This also encapsulates nearly one million people now working on zero-hours contracts where no work is guaranteed and 1.1 million people working in the so-called ‘gig-economy.’

Just three weeks ago the ONS put out its most recent survey which put the UK employment rate (of people aged 16-64) at 75.5% representing one of the highest employment rates ever achieved.

The figures were welcomed by the government, with Employment Minister Alok Sharma saying: “The benefits of a strong jobs market are paying off.

 

The UK lies 15th out of the 35 members of the OECD in terms of average wages.

In the meantime, the average pay packet in Britain in five years’ time will still be more than £20 lower than it was before the start of the financial crisis as the biggest squeeze on wages since the end of the Napoleonic Wars extends well into a second decade.

A report in The Guardian focused on statistics by the Resolution Foundation, which said: “wages were on course to be £24.50 a week lower in inflation-adjusted terms in 2022 than anticipated at the time of the March 2017 budget. This would leave them £22.70 or just over 4% below their level in 2007 and delay the return to their pre-crisis peak into later in the 2020s.

▶ _TASK BRIEF_
Answer these from the text on UK jobs and wages:
1. About how many people work on zero-hours contracts?
2. What employment rate for people aged 16-64 did the latest ONS survey report?
3. Where does the UK rank among OECD members for average wages?
Please rely only on the text on UK jobs and wages.

▶ _DATA_
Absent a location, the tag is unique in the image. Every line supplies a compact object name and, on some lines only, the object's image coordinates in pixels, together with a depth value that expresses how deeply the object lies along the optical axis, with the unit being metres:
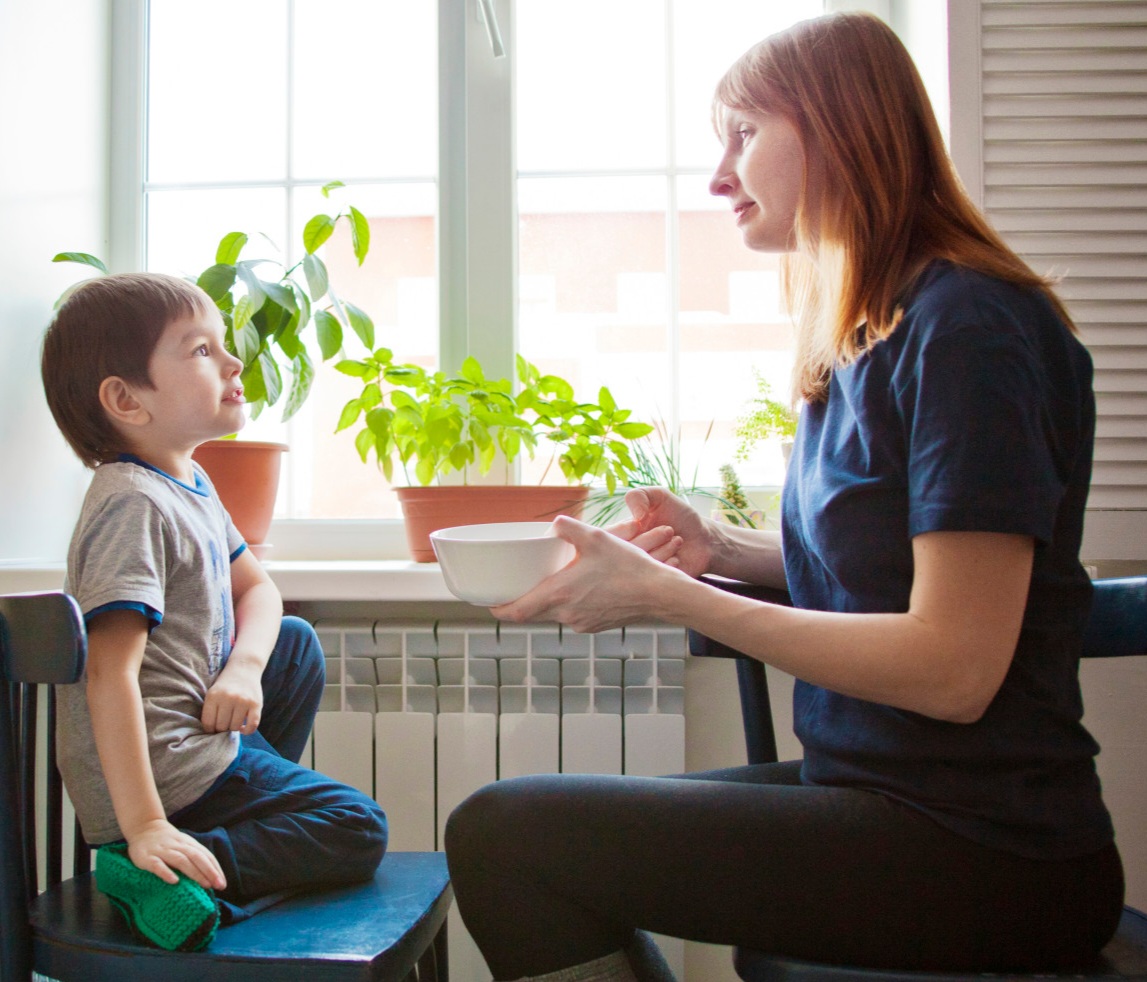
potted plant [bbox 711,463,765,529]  1.55
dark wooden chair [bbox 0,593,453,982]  0.77
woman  0.72
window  1.86
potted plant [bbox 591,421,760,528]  1.58
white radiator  1.51
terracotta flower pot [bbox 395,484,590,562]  1.55
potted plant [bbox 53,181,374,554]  1.55
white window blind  1.48
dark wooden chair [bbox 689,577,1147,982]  0.71
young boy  0.86
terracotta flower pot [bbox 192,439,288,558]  1.55
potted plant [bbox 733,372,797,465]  1.72
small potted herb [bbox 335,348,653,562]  1.56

▶ _RESPONSE TO THE TASK_
1. Nearly one million people.
2. 75.5%.
3. 15th out of the 35 members.